Post-traumatic stress isn’t really something you just wake-up and find in your house. It’s much sneakier than that. The symptoms of PTS or PTSD creep in over time until one day there’s an incident where the whole thing comes crashing down before your eyes. Looking back you realize that the signs were there for a long time, you just didn’t know what you were seeing. Or maybe you knew what they meant, but didn’t want to believe it until you had no other choice.
Maybe that’s you right now. You know your service member dealt with some scary, ugly stuff during his or her deployment, and you’re hoping it’s not impacting his every day life. You see some signs of coping behaviors, but is what you are seeing PTSD? And how bad is it really?
Sometimes I think PTSD is like a chip in your windshield. What starts as one little indicator that you have a problem spreads over time until one day you hit a bump in the road, and the whole thing spiders and cracks. Looking back you can see how the problem started. You can see what you would’ve done differently. But in the moment you have no idea.

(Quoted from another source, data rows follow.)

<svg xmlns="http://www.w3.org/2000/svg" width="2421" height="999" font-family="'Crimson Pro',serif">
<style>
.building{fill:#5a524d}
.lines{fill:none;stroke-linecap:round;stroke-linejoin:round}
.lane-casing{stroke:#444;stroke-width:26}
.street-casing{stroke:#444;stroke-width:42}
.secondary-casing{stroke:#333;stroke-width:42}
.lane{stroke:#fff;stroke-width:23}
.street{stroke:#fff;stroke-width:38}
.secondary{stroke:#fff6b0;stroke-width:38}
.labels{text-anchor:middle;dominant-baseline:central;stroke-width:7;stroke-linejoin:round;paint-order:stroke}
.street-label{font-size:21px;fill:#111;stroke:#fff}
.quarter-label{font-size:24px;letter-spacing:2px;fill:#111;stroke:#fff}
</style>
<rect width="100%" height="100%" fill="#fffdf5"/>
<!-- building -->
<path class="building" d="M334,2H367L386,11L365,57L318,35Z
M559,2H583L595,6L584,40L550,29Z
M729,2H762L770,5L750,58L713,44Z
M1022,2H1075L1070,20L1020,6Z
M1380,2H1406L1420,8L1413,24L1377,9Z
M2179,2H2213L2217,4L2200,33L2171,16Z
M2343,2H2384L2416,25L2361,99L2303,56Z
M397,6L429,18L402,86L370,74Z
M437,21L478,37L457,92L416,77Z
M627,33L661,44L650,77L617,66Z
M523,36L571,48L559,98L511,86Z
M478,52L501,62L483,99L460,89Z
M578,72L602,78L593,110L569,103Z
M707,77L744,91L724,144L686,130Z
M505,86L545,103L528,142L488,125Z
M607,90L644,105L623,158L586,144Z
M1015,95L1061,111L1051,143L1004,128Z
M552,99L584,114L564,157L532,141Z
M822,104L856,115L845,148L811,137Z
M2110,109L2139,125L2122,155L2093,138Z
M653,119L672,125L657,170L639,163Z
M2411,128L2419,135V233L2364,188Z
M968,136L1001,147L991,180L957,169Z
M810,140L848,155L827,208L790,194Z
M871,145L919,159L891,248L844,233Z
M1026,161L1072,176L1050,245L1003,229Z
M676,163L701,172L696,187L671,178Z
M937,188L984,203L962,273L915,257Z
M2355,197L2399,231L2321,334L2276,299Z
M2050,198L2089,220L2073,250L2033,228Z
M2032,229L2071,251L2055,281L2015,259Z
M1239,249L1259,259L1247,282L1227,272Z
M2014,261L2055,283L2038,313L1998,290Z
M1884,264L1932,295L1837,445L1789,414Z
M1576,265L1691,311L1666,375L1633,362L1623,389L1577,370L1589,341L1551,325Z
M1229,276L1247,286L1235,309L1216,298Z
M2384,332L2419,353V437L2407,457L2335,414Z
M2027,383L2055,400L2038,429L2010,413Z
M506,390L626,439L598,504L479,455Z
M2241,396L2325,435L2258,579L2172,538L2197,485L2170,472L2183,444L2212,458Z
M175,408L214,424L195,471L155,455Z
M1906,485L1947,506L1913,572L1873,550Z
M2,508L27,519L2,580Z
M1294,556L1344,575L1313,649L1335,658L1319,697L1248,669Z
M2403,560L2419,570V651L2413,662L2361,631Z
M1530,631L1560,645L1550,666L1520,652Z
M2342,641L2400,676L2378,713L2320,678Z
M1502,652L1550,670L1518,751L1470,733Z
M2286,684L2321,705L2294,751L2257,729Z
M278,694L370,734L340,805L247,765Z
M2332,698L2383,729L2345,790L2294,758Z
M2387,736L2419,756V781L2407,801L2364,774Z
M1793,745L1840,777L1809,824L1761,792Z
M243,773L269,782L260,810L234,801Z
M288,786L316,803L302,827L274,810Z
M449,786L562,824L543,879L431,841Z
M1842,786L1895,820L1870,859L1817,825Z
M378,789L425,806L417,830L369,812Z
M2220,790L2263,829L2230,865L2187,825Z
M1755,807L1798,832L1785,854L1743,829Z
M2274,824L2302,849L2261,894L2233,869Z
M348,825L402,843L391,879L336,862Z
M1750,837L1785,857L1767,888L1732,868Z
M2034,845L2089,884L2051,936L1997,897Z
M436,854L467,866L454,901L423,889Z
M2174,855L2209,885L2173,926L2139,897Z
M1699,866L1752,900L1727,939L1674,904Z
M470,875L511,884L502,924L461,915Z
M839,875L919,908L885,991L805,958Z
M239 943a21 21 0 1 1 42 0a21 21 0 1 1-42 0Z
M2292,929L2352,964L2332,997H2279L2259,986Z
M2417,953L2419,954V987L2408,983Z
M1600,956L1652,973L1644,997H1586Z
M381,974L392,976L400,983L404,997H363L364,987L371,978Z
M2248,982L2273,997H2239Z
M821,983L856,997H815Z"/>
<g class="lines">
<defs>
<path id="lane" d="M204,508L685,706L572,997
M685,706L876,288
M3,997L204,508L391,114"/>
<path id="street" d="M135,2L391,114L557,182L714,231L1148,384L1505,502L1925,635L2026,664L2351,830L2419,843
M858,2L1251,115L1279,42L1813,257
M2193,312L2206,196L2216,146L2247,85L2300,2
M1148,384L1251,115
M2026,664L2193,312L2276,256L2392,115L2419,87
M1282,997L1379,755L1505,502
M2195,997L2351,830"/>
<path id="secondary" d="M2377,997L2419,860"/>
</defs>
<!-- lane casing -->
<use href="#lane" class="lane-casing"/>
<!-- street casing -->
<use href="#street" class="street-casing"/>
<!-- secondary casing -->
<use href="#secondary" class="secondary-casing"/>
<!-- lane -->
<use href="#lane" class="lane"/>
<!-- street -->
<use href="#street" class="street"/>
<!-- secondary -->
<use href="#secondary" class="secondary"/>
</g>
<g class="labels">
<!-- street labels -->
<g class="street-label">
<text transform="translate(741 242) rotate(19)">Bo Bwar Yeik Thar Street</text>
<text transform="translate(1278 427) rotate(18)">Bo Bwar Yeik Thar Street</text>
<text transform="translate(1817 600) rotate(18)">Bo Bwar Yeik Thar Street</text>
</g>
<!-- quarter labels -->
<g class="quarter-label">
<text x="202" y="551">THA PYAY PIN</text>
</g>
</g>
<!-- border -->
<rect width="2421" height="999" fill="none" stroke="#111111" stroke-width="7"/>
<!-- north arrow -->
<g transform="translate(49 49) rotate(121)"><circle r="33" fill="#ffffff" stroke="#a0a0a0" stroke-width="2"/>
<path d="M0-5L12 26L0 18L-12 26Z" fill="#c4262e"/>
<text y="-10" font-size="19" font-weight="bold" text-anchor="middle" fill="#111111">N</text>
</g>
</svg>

I had the chance to talk to Elizabeth Haag, whose family was one of the inspirations behind the new book Great Falls, a novel about PTSD. She has walked a PTSD recovery road with her retired Marine Corps husband Jason Haag. His PTSD problems stemmed from his first deployment – but it was not until after his third deployment that she saw him snap, becoming a completely different person from the man she married. First kind the emotional distance, than very quickly behind it the anger and aggression. Although the have received help now, PTSD has forever changed their lives.

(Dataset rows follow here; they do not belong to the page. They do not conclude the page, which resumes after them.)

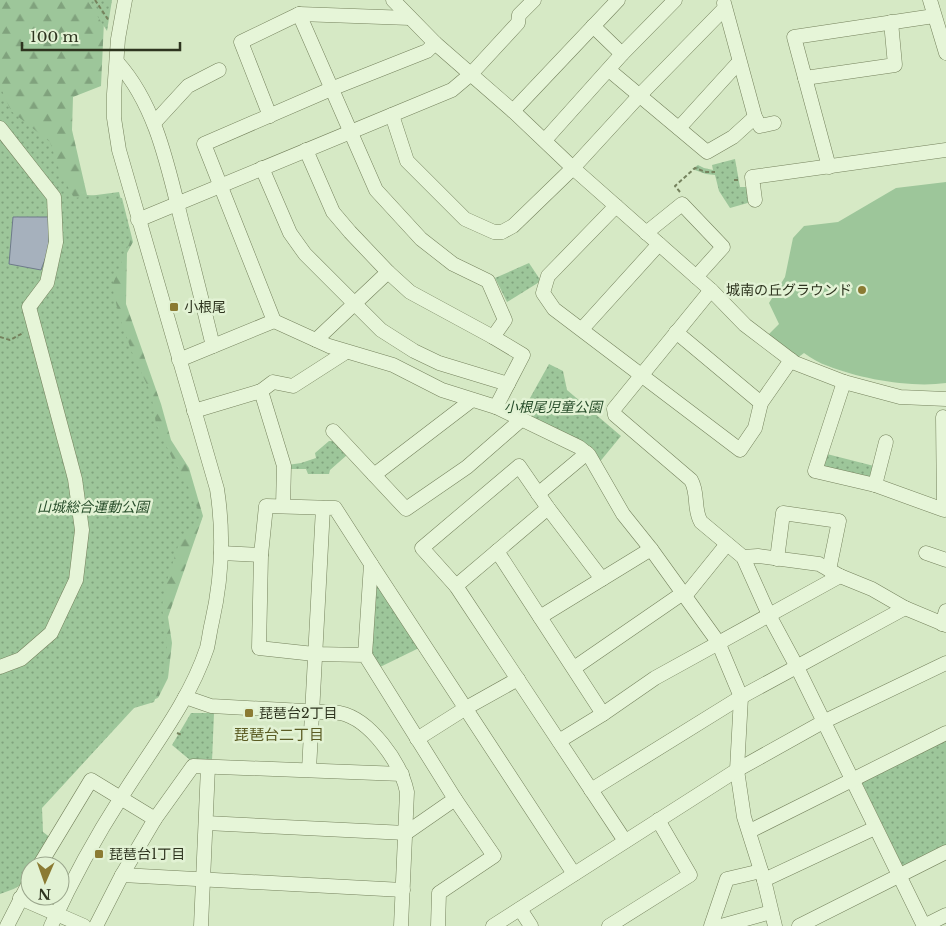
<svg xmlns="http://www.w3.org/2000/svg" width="946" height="926" viewBox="0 0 946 926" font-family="'Libre Baskerville','Noto Sans JP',serif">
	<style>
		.forest { fill: url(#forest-firs) }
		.park { fill: url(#park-dots) }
		.pitch { fill: #9dc69a }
		.water { fill: #a6b1bd; stroke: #6e7a8a }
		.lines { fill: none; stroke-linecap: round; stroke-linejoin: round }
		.minor-casing { stroke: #75825d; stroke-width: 15 }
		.path { stroke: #75825d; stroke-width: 2; stroke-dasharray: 4 2.5; stroke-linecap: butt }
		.minor { stroke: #e6f5d8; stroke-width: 14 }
		.poi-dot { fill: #8b7b33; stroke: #e2f2d4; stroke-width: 2 }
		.labels { text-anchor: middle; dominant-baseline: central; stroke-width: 5; stroke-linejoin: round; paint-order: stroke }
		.poi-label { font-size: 14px; fill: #2e341f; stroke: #e2f2d4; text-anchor: start }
		.park-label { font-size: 14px; font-style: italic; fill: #284e2b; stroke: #e2f2d4 }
		.neighbourhood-label { font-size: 15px; fill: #5b5c23; stroke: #e2f2d4 }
	</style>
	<defs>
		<pattern id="forest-firs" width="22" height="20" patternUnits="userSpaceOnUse" patternTransform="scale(1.25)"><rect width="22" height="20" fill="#9dc69a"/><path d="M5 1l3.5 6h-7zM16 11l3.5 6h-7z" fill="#80a27d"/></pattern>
		<pattern id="park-dots" width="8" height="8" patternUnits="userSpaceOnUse" patternTransform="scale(1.25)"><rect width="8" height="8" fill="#9dc69a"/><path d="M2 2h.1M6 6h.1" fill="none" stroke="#80a27d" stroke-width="1.8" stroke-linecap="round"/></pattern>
	</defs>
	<rect width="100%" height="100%" fill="#d6e9c5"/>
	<polygon class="forest" points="0,0 105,0 101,86 73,97 72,130 87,195 122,198 133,242 127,253 126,304 161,404 171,440 189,468 203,516 168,617 172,643 168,678 158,698 139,704 117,721 40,806 0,883"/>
	<g class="park">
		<polygon points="87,0 112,0 107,31"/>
		<path d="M0,86L11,111L50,142L60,172L74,198L119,192L131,239L112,286L119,315L133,355L151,393L156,424L173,460L185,479L202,519L180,540L165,587L162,607L167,643L166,669L154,702L134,708L42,808L43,832L51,838L34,866H30C30,884 15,889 0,894Z"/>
		<polygon points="735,159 740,187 749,187 751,202 730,208 719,191 715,175 706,174 692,169 698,165 704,168 713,170 712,165"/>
		<polygon points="529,263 541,281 507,302 495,278"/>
		<polygon points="549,364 563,371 567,390 621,436 598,464 520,416"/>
		<polygon points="329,441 335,441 347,455 330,470 329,474 308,474 306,469 288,469 288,465 301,463 316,458 315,453"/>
		<polygon points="823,453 874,466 872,476 865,480 822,469"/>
		<polygon points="376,583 419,648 376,669 367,656"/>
		<polygon points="191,713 214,713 212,761 190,760 172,745"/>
		<polygon points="946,737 946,848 904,869 861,781"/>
	</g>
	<path class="pitch" d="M946,182V383C911,388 861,379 828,366C819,363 811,358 804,353L796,359L768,335L779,324L769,303L785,277L793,238L804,226L838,222L896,188Z"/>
	<polygon class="water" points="13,217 49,217 49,249 41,270 9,264"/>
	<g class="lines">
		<g class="minor-casing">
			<g id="minor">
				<polyline points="393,0 435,43 513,111 573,168 711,290 745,325 795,363 844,382 900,397 946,399"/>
				<polyline points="930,0 946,53"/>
				<polyline points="724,3 755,117 760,126 774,123"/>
				<polyline points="299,14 376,190 421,239 453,264 488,281 505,320 493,337"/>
				<polyline points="593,26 622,54"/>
				<path d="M117,62C156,105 168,167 182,223C193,264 203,305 213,346"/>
				<polyline points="609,70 707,152 733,137 755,117"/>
				<polyline points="805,78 895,65 891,22"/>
				<polyline points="513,111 618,0"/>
				<polyline points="392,115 407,161 465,219 494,232 502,232 513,226 573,168 639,96 724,9"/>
				<polyline points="270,116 241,42 299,14 410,18"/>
				<polyline points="154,123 188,86 219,70"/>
				<polyline points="0,128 54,197 56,242 47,283 29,307 75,479 82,530 76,580 51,633 21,659 0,667"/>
				<polyline points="679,128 739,62"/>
				<polyline points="545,140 622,54 675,0"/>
				<polyline points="306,150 333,212 350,232 388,272 410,292 493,337 523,355 496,407"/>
				<polyline points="829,167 794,37 934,16"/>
				<polyline points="262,168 290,233 305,254 381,330 414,351 439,363 508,384"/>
				<polyline points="755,200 752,177 946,150"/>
				<polyline points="616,206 548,276 543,293 554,309 740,450 755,428 761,403 791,360"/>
				<polyline points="138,220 452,90 471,74 518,23 519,15 534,0"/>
				<polyline points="646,233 682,204 723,247 696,277"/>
				<path d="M711,290L614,409L615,415L691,480C699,494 693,509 701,522L743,557L769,615L797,667L924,926"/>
				<polyline points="274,321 204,144 331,89 427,51 435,43"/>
				<polyline points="582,329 659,244"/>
				<polyline points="676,332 761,403"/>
				<polyline points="316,340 388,272"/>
				<polyline points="179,360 274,321 329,346 393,365 442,390 496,407 579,447 589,455 623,514 651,549 718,642 741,697 737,770 744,817 764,880 775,926"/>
				<polyline points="844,382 815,471 875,485 944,510 943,417"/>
				<polyline points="261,391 284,466 283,506"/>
				<polyline points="194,411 261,391 273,382 293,386 346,352"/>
				<polyline points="333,431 406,509 467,467 522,419"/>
				<polyline points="374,475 472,400"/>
				<polyline points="875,485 886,442"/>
				<polyline points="538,494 587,453"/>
				<polyline points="497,551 603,714"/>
				<polyline points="221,553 261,555"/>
				<polyline points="926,553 946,560"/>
				<polyline points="743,557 758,556 819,564 840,576 872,589 905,608 946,625"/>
				<polyline points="777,559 783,513 839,521 829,570"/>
				<polyline points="371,564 574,874"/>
				<polyline points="602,579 548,508 519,466 422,548 456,586 625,841"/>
				<polyline points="456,586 548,508"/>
				<polyline points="685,596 727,544"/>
				<polyline points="540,617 651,549"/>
				<polyline points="942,624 946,611"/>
				<polyline points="574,668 683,593"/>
				<path d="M185,697L211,706L340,713C370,719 401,763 407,792L401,926"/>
				<polyline points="417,739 466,708 518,679"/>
				<polyline points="559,741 603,714 655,678 840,576"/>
				<polyline points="309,770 323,508"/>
				<polyline points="591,790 741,697 905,608"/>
				<polyline points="206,823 406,833 455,799 365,655 371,564 335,508 266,506 261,555 259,648 314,654 365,655"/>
				<polyline points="750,831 946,733"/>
				<polyline points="39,866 91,780 155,819"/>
				<polyline points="122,875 403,890"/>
				<polyline points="764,880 875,828"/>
				<polyline points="20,898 84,926"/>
				<polyline points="520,909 531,926"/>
				<polyline points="7,926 30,881"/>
				<path d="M51,926C72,880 95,838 122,796C152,748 189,702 207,648C209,639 210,630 212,622C222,578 224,534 217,489L119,150L114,118V94L118,39L125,0"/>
				<polyline points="96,926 122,875 155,819 193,766 402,774"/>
				<polyline points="201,926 208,767"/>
				<polyline points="438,926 439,893 494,856 455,799"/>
				<polyline points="493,926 737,770 823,722 946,663"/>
				<polyline points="609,926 690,875 658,820"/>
				<polyline points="711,926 727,879 761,871"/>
				<polyline points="721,926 771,912"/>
				<polyline points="799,926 946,852"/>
				<polyline points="924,926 946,915"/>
			</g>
		</g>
		<g class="path">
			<polyline points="95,0 109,21"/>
			<polyline points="734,180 740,180"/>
			<polyline points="680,192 675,186 695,168 706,172 715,172"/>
			<polyline points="0,337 10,340 23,333"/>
			<polyline points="177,733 182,735"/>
		</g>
		<use href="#minor" class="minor"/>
	</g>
	<g class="poi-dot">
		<circle cx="862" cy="290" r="5"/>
		<rect x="169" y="302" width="10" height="10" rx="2.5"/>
		<rect x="244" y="708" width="10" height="10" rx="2.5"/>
		<rect x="94" y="849" width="10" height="10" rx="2.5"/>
	</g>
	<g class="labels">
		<g class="poi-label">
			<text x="852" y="290" text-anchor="end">城南の丘グラウンド</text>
			<text x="184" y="307">小根尾</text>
			<text x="259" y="713">琵琶台2丁目</text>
			<text x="109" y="854">琵琶台1丁目</text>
		</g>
		<g class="park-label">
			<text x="553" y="407">小根尾児童公園</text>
			<text x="93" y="507">山城総合運動公園</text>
		</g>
		<g class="neighbourhood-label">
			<text x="279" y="734">琵琶台二丁目</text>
		</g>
	</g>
	<g transform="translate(45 881) rotate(182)"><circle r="24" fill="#e2f2d4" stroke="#9aa68c"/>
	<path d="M0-4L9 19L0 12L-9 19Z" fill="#8b7b33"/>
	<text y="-8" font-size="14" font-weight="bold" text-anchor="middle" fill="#2e341f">N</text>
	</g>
	<path d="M22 42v8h158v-8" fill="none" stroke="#2e341f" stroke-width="2.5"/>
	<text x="30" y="42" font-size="15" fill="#2e341f" stroke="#e2f2d4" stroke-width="4" paint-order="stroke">100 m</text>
</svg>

I asked Elizabeth what she thinks military spouses who are in the process of figuring out how to deal with PTSD should know about the journey ahead of them – what she learned that she would like to pass on. Here is what she told me.
3 Things Military Spouses Dealing With PTSD Should KnowAsk for help. When Jason came home in 2010 from his third deployment, Elizabeth immediately saw something was wrong, she said. “He looked like ‘whose kids are these and why are they touching me?’” when they greeted him at homecoming. Still, it was a long road before Jason was able to get the help that he needed, in part because of the continuing stigma at the time over getting assistance. Elizabeth know advices that spouses who suspect their service members may be dealing with PTSD seek out professional guidance from military health providers on base. She said the chain of command may also be an option for those who don’t know where else to turn.
Get help for yourself. Spouses may feel like they’re the only thing holding their family together during those high stress times dealing with the new normal of life with PTSD. And that’s why it’s so important they get help, too.
“You have to get your own help. All those years that I was going through this myself, I didn’t see a therapist either because of this whole stigma of ‘oh we don’t talk about this,’” she told me. “The same stigma that he bought into, I bought into – and it’s just not true. … Even if your spouse won’t deal with their issue, you have to learn to deal with it yourself.”
Just be there. While it’s hard to sit back and watch your service member struggle, sometimes you have to wait for them to be willing to get help – and that’s OK, Elizabeth said.
“I think that honestly the only thing that you can do is continue to be supportive, and as long as safety is not an issue, you can listen and not be judgmental,” she said.